If your attention has always been on the magnanimity of the Good Samaritan, turn your investigative flashlight on the unsung generosity of the Innkeeper. If you have alternated between looking at the Prodigal and his Elder Brother, look instead at the neighbors who do not know what to make of the Father's love and forgiveness. Examine the Shepherd Psalm through the eyes of the sheep.
Human Interest
The Bible is about human relationships with God and with neighbor. Yet it is relatively easy for us pulpit exegetes to get so caught up in the excitement of our research findings that we objectify the text. In our eagerness to distill the text to five easy steps or seven principles (all beginning with the letter "L"), we often move away from the humanity of the text. The sermons I remember most did not shy away from the messiness of human relationships with God or with other people. When preaching texts that contain people, it is often helpful to do a mini-character study of the person, see if they are mentioned in other places, or do a study of the people group that the person comes from.
Your congregation may not know that the Canaanite woman was not a Jew, nor might they understand the flap over asking a woman for a drink of water in Samaria! Don't overlook elements of human interest like the messiness of Jacob's family tree or the presence of Rahab, Ruth and Bathsheba in the Messianic family line. These may not always become the focal point of the sermon, but they often offer important clues to interpreting the text.
Grounded in Scripture
The sermons that I most remember have also been firmly grounded in a Bible passage. Those memorable sermons were rarely based on one or two verses; they were based upon texts set in a biblical context and presented as such. Seen in their own context, they offered me an unsmudged snapshot of lives or church fights or national crises that often mirrored my own and then offered me ways to embrace the text in daily life.
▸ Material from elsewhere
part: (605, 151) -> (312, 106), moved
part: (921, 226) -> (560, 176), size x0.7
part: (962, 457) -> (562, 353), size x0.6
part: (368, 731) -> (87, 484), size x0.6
A couple of guiding questions:
- How do you use the text in your preaching? Is text like a springboard that launches you into a pool of ideas, or do you use the text more like a treasure map that leads to greater understanding of spiritual things? Robert Mulholland (Shaped by the Word) speaks of the difference between reading the text and having the text read us.
- What are hearers invited to do with the text you have just preached from? Text without some mention of application risks becoming exposition. If the most frequent feedback you receive when shaking hands out the door is "interesting," sound an internal alarm to check your sermons for practical application.
- Finally, is your sermon on the biblical text presented in an understandable way? Think of ways to word your revelations so that a fifth-grader, her parents and the visiting grandparents might be able to participate in a substantive conversation about your sermon over Sunday lunch. Jesus spoke in the language of the people using illustrations and allusions that all would readily understand.